<<<<

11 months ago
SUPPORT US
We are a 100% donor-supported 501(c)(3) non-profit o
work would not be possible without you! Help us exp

>>>>
<<<<

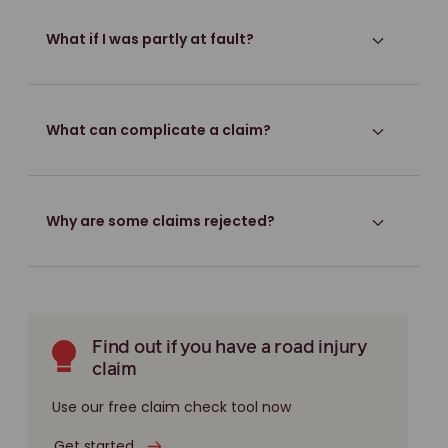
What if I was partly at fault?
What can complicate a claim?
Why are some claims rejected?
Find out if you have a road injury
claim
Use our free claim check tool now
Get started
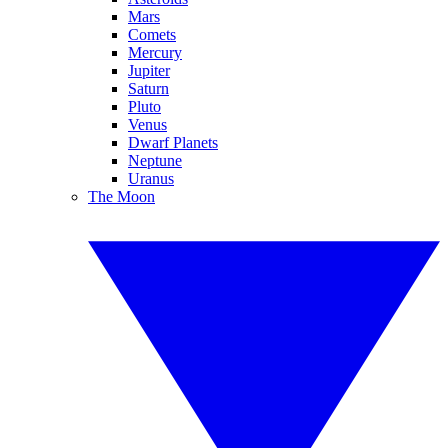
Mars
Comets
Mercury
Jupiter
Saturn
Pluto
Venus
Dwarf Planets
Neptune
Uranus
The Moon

>>>>

- [Job] With the first line being the one containing "11 months ago" and the last line the one containing "work would not", transcribe exactly the lines above that fall in that range.

- [Problem solution]
11 months ago
SUPPORT US
We are a 100% donor-supported 501(c)(3) non-profit o
work would not be possible without you! Help us exp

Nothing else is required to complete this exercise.